# Another sample from a recent shopping trip



## coontail (Feb 6, 2009)

swobee, ive been trying to find some mead. would that camelot be with the wine at food lion?


----------



## Swobee (May 18, 2007)

Not sure what food lion is, I assume a retail outlet? This was found in a retail liquor store in the Denver area while at the airport recently. Our local libation stores don't sell much in the way of meads, but sometimes we can find Chaucer's Mead or Pirtle, but none of the "really goooooooood ones" like - Redstone, Oliver, etc. You may just have to do some research to see what is availble locally from meaderies in your area. 

In Kansas, for example we can't order it shipped in.
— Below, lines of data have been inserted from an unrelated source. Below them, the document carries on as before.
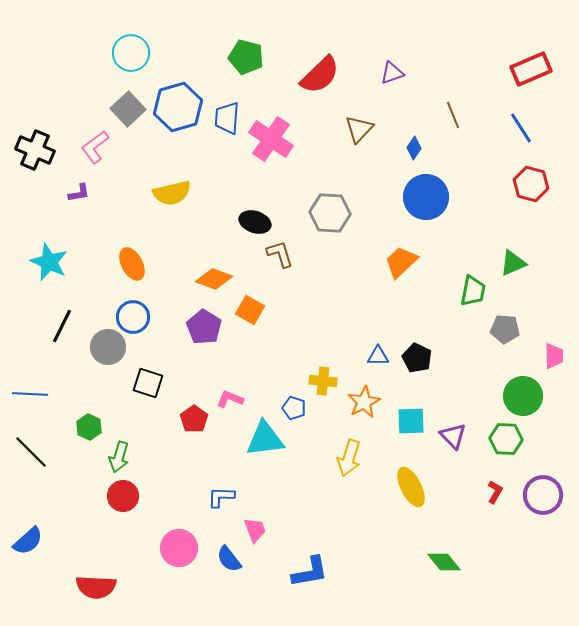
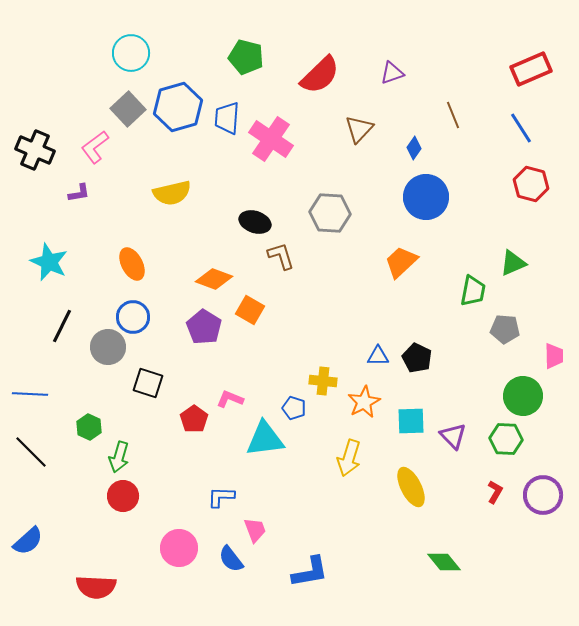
brown L-shape at (280, 254): moved 1 px right, 2 px down
blue semicircle at (229, 559): moved 2 px right
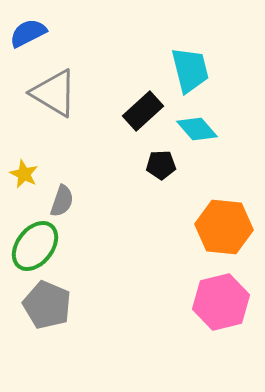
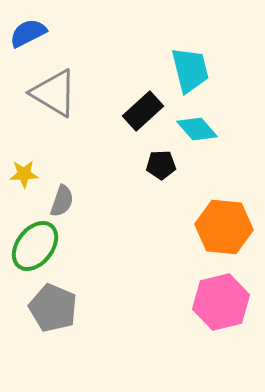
yellow star: rotated 28 degrees counterclockwise
gray pentagon: moved 6 px right, 3 px down
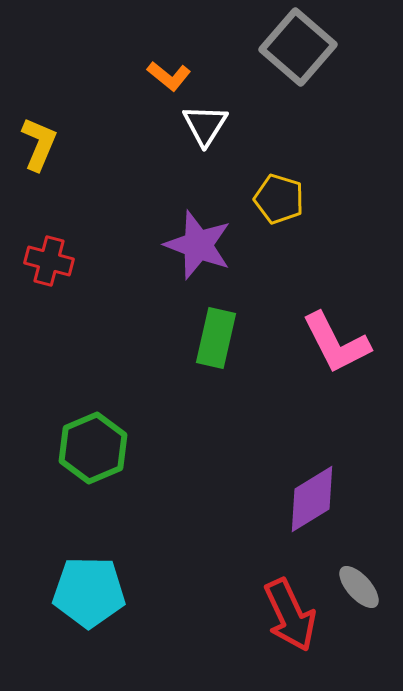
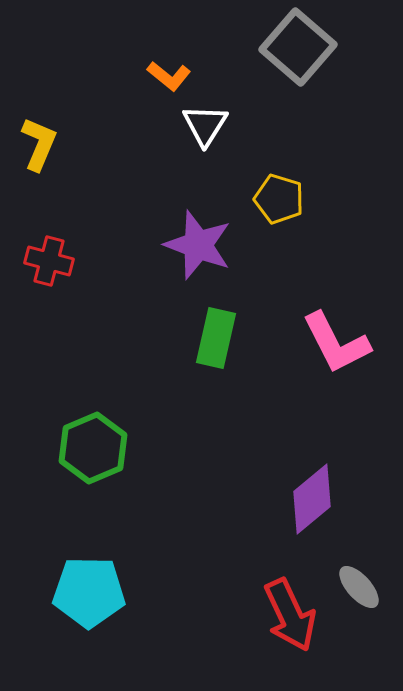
purple diamond: rotated 8 degrees counterclockwise
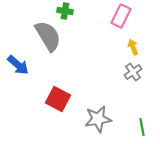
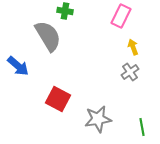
blue arrow: moved 1 px down
gray cross: moved 3 px left
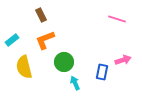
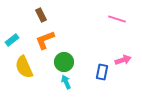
yellow semicircle: rotated 10 degrees counterclockwise
cyan arrow: moved 9 px left, 1 px up
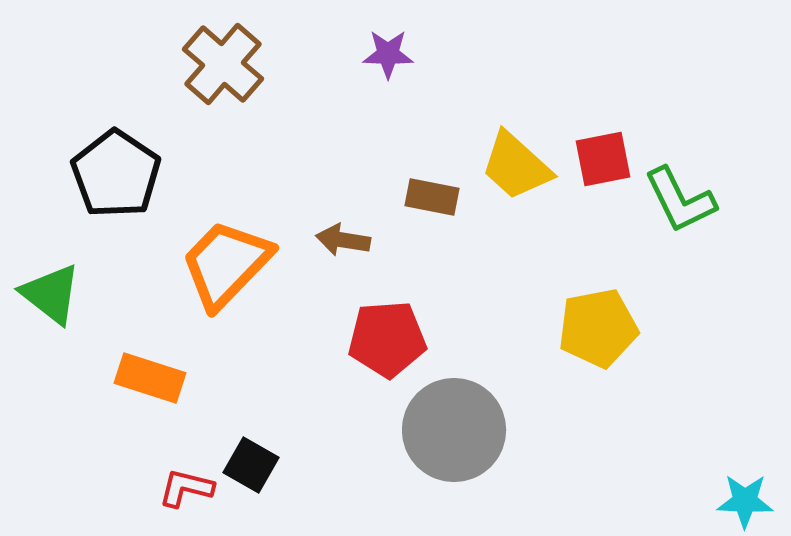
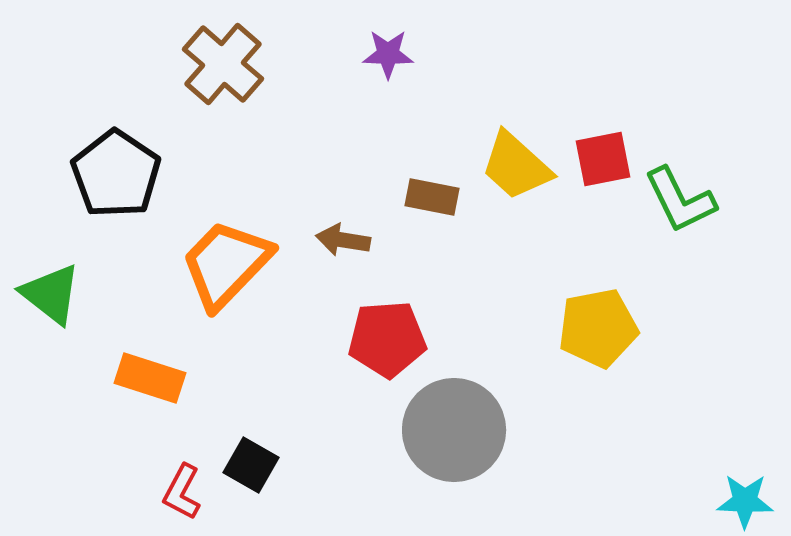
red L-shape: moved 4 px left, 4 px down; rotated 76 degrees counterclockwise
It has to go to a retail liquor store directly to be picked up there. No local liquor store owners owe me any favors, so this option isn't going to happen. The best I can do is convince them to order in a specific brand, assuming their wholesaler even carries the brand. 

Kansas has some really silly liquor laws. For example, a cousin works at a liquor store and tiny convenience store combination located within the same building. A wall separates the two stores and no door is permitted between the two establishments. A seperate entrance is required for the liquor store and no other products can be sold in that part of the building. Likewise, no liquor can be sold in the convenience store part! They literally have to go out one door and into the other to sell you a bottle of hooch, then go out of the liquor store part & into the other store to sell you some mixer to go with it!!!!!!!:doh: You also have to write two checks or two swipes of the debit card, one at each part of the establishment. Talk about strange laws!


----------



## Tom G. Laury (May 24, 2008)

*Swobee*

Well, isn't that so the rest of the town can watch and see WHO goes in the liquor store?  Nothing like those small towns!


----------



## Swobee (May 18, 2007)

Tom, you may be on to something. I think some of our liquor laws were penned by people with absolutely nothing else to do. Carry A Nation was one of our early famous Kansas women and her spirit lives on! 

You could not buy liquor by the drink back then, except in the event of private clubs only. Beer still cannot be purchased on sundays or during any time the voting polls are open. During the mid-late '70's, our state attorney general would plant KBI agents on commercial air craft to catch those who sold liquor over Kansas' air space. He made Kansas famous like nobody else in those days. It was finally decided in court that Ks. didn't own the air space afterall and if United or PanAm wanted to sell a mixed drink over the high plains of Ks., it was just fine. 

He also conducted a number of raids at late night adult movie shows. Porn was another vice he didn't care much for apparently.


----------